→ **HOW TO COMPLETE THIS TASK**
Convert every line of the entries below into a Markdown table with two columns, Row and Line, where Row holds the row number. Skip blank lines.

_ _ _ _

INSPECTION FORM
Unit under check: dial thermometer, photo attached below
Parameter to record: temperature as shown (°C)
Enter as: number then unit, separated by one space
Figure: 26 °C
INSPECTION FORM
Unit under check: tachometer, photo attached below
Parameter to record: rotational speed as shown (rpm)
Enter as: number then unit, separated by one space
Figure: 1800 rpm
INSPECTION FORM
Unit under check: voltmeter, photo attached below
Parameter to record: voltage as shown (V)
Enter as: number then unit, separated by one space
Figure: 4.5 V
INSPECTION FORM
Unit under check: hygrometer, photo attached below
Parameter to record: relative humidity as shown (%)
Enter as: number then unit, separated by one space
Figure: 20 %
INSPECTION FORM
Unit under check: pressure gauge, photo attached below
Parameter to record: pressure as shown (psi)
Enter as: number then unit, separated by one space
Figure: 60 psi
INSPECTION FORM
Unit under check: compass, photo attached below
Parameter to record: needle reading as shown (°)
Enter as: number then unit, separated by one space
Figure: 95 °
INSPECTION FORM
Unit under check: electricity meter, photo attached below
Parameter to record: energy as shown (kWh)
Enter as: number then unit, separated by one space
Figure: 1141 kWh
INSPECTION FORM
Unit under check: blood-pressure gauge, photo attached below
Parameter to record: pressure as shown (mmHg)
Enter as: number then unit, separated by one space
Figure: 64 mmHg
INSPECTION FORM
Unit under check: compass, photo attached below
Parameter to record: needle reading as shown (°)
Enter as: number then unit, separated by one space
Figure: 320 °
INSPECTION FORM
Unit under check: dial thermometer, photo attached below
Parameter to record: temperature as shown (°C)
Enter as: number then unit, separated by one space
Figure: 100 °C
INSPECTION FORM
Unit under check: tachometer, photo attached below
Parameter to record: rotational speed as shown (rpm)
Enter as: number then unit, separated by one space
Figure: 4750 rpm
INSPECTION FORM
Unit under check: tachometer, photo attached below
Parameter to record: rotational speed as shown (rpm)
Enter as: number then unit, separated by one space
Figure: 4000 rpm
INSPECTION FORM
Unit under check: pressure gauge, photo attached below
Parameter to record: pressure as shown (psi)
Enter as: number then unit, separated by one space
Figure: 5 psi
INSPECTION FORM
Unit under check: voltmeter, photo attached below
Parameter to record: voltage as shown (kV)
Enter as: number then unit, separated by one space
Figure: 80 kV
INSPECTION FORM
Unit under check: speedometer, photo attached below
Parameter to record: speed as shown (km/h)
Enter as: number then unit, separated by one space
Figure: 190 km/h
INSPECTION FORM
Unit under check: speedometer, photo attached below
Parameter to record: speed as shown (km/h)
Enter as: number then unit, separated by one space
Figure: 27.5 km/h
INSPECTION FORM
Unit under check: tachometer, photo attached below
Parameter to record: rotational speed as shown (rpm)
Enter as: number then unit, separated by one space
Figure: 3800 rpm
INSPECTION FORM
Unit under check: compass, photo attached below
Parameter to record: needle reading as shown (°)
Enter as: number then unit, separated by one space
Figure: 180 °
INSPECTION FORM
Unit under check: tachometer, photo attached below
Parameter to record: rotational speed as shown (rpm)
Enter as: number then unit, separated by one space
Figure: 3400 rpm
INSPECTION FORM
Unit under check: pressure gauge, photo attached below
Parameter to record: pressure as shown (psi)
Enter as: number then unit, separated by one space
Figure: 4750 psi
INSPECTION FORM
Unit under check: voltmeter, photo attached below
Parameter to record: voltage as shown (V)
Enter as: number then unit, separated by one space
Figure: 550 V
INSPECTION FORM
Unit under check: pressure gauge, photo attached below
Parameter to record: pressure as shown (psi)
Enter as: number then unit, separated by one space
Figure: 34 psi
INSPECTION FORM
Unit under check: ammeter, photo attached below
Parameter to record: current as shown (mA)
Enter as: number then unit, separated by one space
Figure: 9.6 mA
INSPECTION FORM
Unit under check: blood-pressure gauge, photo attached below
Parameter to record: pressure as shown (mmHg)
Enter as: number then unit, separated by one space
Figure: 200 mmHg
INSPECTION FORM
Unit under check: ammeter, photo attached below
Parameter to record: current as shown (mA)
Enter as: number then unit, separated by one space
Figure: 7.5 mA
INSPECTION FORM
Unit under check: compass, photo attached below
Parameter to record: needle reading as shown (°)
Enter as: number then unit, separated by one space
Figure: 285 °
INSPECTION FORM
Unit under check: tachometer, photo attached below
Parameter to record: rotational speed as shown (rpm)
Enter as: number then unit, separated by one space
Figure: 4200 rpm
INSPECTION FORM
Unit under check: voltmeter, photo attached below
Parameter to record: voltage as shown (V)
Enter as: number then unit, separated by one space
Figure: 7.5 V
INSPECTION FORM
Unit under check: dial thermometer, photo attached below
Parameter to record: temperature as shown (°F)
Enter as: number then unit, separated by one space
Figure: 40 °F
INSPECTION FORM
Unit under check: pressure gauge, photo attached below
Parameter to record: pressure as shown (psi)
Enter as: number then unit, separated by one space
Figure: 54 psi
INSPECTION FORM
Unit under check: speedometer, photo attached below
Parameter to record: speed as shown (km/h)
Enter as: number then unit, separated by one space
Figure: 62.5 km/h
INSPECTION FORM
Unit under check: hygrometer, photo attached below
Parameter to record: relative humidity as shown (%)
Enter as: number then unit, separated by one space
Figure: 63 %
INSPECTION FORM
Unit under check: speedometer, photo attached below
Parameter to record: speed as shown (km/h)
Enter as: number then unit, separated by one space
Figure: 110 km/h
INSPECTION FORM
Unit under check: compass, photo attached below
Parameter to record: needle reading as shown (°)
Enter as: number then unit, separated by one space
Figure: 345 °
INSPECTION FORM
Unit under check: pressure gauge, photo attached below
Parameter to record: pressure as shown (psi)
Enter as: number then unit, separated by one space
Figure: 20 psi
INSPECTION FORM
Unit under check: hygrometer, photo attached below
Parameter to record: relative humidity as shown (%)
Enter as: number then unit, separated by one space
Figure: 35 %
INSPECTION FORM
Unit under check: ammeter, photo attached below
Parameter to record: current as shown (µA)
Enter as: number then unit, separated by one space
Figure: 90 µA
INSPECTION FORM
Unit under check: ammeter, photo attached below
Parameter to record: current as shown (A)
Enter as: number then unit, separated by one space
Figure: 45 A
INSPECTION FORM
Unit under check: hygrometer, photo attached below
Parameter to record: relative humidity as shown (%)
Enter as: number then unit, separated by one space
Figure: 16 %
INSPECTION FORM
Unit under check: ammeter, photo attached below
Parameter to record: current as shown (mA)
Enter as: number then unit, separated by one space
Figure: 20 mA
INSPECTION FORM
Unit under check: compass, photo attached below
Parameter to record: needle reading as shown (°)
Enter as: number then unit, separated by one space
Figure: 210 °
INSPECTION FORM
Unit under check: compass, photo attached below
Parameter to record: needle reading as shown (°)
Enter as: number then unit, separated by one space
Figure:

_ _ _ _

→ **EXERCISE RESULT**
| Row | Line |
|---|---|
| 1 | INSPECTION FORM |
| 2 | Unit under check: dial thermometer, photo attached below |
| 3 | Parameter to record: temperature as shown (°C) |
| 4 | Enter as: number then unit, separated by one space |
| 5 | Figure: 26 °C |
| 6 | INSPECTION FORM |
| 7 | Unit under check: tachometer, photo attached below |
| 8 | Parameter to record: rotational speed as shown (rpm) |
| 9 | Enter as: number then unit, separated by one space |
| 10 | Figure: 1800 rpm |
| 11 | INSPECTION FORM |
| 12 | Unit under check: voltmeter, photo attached below |
| 13 | Parameter to record: voltage as shown (V) |
| 14 | Enter as: number then unit, separated by one space |
| 15 | Figure: 4.5 V |
| 16 | INSPECTION FORM |
| 17 | Unit under check: hygrometer, photo attached below |
| 18 | Parameter to record: relative humidity as shown (%) |
| 19 | Enter as: number then unit, separated by one space |
| 20 | Figure: 20 % |
| 21 | INSPECTION FORM |
| 22 | Unit under check: pressure gauge, photo attached below |
| 23 | Parameter to record: pressure as shown (psi) |
| 24 | Enter as: number then unit, separated by one space |
| 25 | Figure: 60 psi |
| 26 | INSPECTION FORM |
| 27 | Unit under check: compass, photo attached below |
| 28 | Parameter to record: needle reading as shown (°) |
| 29 | Enter as: number then unit, separated by one space |
| 30 | Figure: 95 ° |
| 31 | INSPECTION FORM |
| 32 | Unit under check: electricity meter, photo attached below |
| 33 | Parameter to record: energy as shown (kWh) |
| 34 | Enter as: number then unit, separated by one space |
| 35 | Figure: 1141 kWh |
| 36 | INSPECTION FORM |
| 37 | Unit under check: blood-pressure gauge, photo attached below |
| 38 | Parameter to record: pressure as shown (mmHg) |
| 39 | Enter as: number then unit, separated by one space |
| 40 | Figure: 64 mmHg |
| 41 | INSPECTION FORM |
| 42 | Unit under check: compass, photo attached below |
| 43 | Parameter to record: needle reading as shown (°) |
| 44 | Enter as: number then unit, separated by one space |
| 45 | Figure: 320 ° |
| 46 | INSPECTION FORM |
| 47 | Unit under check: dial thermometer, photo attached below |
| 48 | Parameter to record: temperature as shown (°C) |
| 49 | Enter as: number then unit, separated by one space |
| 50 | Figure: 100 °C |
| 51 | INSPECTION FORM |
| 52 | Unit under check: tachometer, photo attached below |
| 53 | Parameter to record: rotational speed as shown (rpm) |
| 54 | Enter as: number then unit, separated by one space |
| 55 | Figure: 4750 rpm |
| 56 | INSPECTION FORM |
| 57 | Unit under check: tachometer, photo attached below |
| 58 | Parameter to record: rotational speed as shown (rpm) |
| 59 | Enter as: number then unit, separated by one space |
| 60 | Figure: 4000 rpm |
| 61 | INSPECTION FORM |
| 62 | Unit under check: pressure gauge, photo attached below |
| 63 | Parameter to record: pressure as shown (psi) |
| 64 | Enter as: number then unit, separated by one space |
| 65 | Figure: 5 psi |
| 66 | INSPECTION FORM |
| 67 | Unit under check: voltmeter, photo attached below |
| 68 | Parameter to record: voltage as shown (kV) |
| 69 | Enter as: number then unit, separated by one space |
| 70 | Figure: 80 kV |
| 71 | INSPECTION FORM |
| 72 | Unit under check: speedometer, photo attached below |
| 73 | Parameter to record: speed as shown (km/h) |
| 74 | Enter as: number then unit, separated by one space |
| 75 | Figure: 190 km/h |
| 76 | INSPECTION FORM |
| 77 | Unit under check: speedometer, photo attached below |
| 78 | Parameter to record: speed as shown (km/h) |
| 79 | Enter as: number then unit, separated by one space |
| 80 | Figure: 27.5 km/h |
| 81 | INSPECTION FORM |
| 82 | Unit under check: tachometer, photo attached below |
| 83 | Parameter to record: rotational speed as shown (rpm) |
| 84 | Enter as: number then unit, separated by one space |
| 85 | Figure: 3800 rpm |
| 86 | INSPECTION FORM |
| 87 | Unit under check: compass, photo attached below |
| 88 | Parameter to record: needle reading as shown (°) |
| 89 | Enter as: number then unit, separated by one space |
| 90 | Figure: 180 ° |
| 91 | INSPECTION FORM |
| 92 | Unit under check: tachometer, photo attached below |
| 93 | Parameter to record: rotational speed as shown (rpm) |
| 94 | Enter as: number then unit, separated by one space |
| 95 | Figure: 3400 rpm |
| 96 | INSPECTION FORM |
| 97 | Unit under check: pressure gauge, photo attached below |
| 98 | Parameter to record: pressure as shown (psi) |
| 99 | Enter as: number then unit, separated by one space |
| 100 | Figure: 4750 psi |
| 101 | INSPECTION FORM |
| 102 | Unit under check: voltmeter, photo attached below |
| 103 | Parameter to record: voltage as shown (V) |
| 104 | Enter as: number then unit, separated by one space |
| 105 | Figure: 550 V |
| 106 | INSPECTION FORM |
| 107 | Unit under check: pressure gauge, photo attached below |
| 108 | Parameter to record: pressure as shown (psi) |
| 109 | Enter as: number then unit, separated by one space |
| 110 | Figure: 34 psi |
| 111 | INSPECTION FORM |
| 112 | Unit under check: ammeter, photo attached below |
| 113 | Parameter to record: current as shown (mA) |
| 114 | Enter as: number then unit, separated by one space |
| 115 | Figure: 9.6 mA |
| 116 | INSPECTION FORM |
| 117 | Unit under check: blood-pressure gauge, photo attached below |
| 118 | Parameter to record: pressure as shown (mmHg) |
| 119 | Enter as: number then unit, separated by one space |
| 120 | Figure: 200 mmHg |
| 121 | INSPECTION FORM |
| 122 | Unit under check: ammeter, photo attached below |
| 123 | Parameter to record: current as shown (mA) |
| 124 | Enter as: number then unit, separated by one space |
| 125 | Figure: 7.5 mA |
| 126 | INSPECTION FORM |
| 127 | Unit under check: compass, photo attached below |
| 128 | Parameter to record: needle reading as shown (°) |
| 129 | Enter as: number then unit, separated by one space |
| 130 | Figure: 285 ° |
| 131 | INSPECTION FORM |
| 132 | Unit under check: tachometer, photo attached below |
| 133 | Parameter to record: rotational speed as shown (rpm) |
| 134 | Enter as: number then unit, separated by one space |
| 135 | Figure: 4200 rpm |
| 136 | INSPECTION FORM |
| 137 | Unit under check: voltmeter, photo attached below |
| 138 | Parameter to record: voltage as shown (V) |
| 139 | Enter as: number then unit, separated by one space |
| 140 | Figure: 7.5 V |
| 141 | INSPECTION FORM |
| 142 | Unit under check: dial thermometer, photo attached below |
| 143 | Parameter to record: temperature as shown (°F) |
| 144 | Enter as: number then unit, separated by one space |
| 145 | Figure: 40 °F |
| 146 | INSPECTION FORM |
| 147 | Unit under check: pressure gauge, photo attached below |
| 148 | Parameter to record: pressure as shown (psi) |
| 149 | Enter as: number then unit, separated by one space |
| 150 | Figure: 54 psi |
| 151 | INSPECTION FORM |
| 152 | Unit under check: speedometer, photo attached below |
| 153 | Parameter to record: speed as shown (km/h) |
| 154 | Enter as: number then unit, separated by one space |
| 155 | Figure: 62.5 km/h |
| 156 | INSPECTION FORM |
| 157 | Unit under check: hygrometer, photo attached below |
| 158 | Parameter to record: relative humidity as shown (%) |
| 159 | Enter as: number then unit, separated by one space |
| 160 | Figure: 63 % |
| 161 | INSPECTION FORM |
| 162 | Unit under check: speedometer, photo attached below |
| 163 | Parameter to record: speed as shown (km/h) |
| 164 | Enter as: number then unit, separated by one space |
| 165 | Figure: 110 km/h |
| 166 | INSPECTION FORM |
| 167 | Unit under check: compass, photo attached below |
| 168 | Parameter to record: needle reading as shown (°) |
| 169 | Enter as: number then unit, separated by one space |
| 170 | Figure: 345 ° |
| 171 | INSPECTION FORM |
| 172 | Unit under check: pressure gauge, photo attached below |
| 173 | Parameter to record: pressure as shown (psi) |
| 174 | Enter as: number then unit, separated by one space |
| 175 | Figure: 20 psi |
| 176 | INSPECTION FORM |
| 177 | Unit under check: hygrometer, photo attached below |
| 178 | Parameter to record: relative humidity as shown (%) |
| 179 | Enter as: number then unit, separated by one space |
| 180 | Figure: 35 % |
| 181 | INSPECTION FORM |
| 182 | Unit under check: ammeter, photo attached below |
| 183 | Parameter to record: current as shown (µA) |
| 184 | Enter as: number then unit, separated by one space |
| 185 | Figure: 90 µA |
| 186 | INSPECTION FORM |
| 187 | Unit under check: ammeter, photo attached below |
| 188 | Parameter to record: current as shown (A) |
| 189 | Enter as: number then unit, separated by one space |
| 190 | Figure: 45 A |
| 191 | INSPECTION FORM |
| 192 | Unit under check: hygrometer, photo attached below |
| 193 | Parameter to record: relative humidity as shown (%) |
| 194 | Enter as: number then unit, separated by one space |
| 195 | Figure: 16 % |
| 196 | INSPECTION FORM |
| 197 | Unit under check: ammeter, photo attached below |
| 198 | Parameter to record: current as shown (mA) |
| 199 | Enter as: number then unit, separated by one space |
| 200 | Figure: 20 mA |
| 201 | INSPECTION FORM |
| 202 | Unit under check: compass, photo attached below |
| 203 | Parameter to record: needle reading as shown (°) |
| 204 | Enter as: number then unit, separated by one space |
| 205 | Figure: 210 ° |
| 206 | INSPECTION FORM |
| 207 | Unit under check: compass, photo attached below |
| 208 | Parameter to record: needle reading as shown (°) |
| 209 | Enter as: number then unit, separated by one space |
| 210 | Figure: |